- _Data excerpts_:
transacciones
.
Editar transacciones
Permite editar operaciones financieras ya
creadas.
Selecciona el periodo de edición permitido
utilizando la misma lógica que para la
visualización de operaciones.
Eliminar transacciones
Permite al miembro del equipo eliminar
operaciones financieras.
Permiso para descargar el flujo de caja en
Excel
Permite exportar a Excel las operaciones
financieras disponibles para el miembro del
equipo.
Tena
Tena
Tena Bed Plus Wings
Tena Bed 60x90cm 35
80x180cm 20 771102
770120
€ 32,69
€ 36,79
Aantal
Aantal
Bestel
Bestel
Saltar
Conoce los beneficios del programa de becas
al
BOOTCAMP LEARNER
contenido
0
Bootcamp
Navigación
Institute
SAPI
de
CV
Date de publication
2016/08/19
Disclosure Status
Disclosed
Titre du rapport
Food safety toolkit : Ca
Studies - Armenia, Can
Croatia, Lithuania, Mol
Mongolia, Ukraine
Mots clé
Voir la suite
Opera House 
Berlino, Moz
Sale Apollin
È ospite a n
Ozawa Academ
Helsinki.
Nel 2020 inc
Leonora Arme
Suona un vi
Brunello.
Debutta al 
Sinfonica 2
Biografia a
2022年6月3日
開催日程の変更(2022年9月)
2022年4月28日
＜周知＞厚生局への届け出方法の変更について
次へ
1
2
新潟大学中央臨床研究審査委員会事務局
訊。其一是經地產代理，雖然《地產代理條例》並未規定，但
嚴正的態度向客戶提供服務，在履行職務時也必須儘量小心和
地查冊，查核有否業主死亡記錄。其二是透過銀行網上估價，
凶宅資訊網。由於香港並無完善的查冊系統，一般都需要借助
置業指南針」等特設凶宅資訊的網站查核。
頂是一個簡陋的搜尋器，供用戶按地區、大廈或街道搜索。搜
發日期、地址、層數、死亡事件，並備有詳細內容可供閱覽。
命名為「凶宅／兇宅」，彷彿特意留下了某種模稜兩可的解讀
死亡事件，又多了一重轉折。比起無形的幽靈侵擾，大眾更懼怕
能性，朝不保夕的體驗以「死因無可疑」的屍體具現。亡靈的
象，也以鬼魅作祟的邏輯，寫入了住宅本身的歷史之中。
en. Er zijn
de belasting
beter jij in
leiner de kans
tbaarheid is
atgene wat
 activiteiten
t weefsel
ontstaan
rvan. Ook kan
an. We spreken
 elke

- _Your assignment_:
Scan the data for the word "Permite" and copy every line where it shows up.

- _Result of the exercise_:
Permite editar operaciones financieras ya
Permite al miembro del equipo eliminar
Permite exportar a Excel las operaciones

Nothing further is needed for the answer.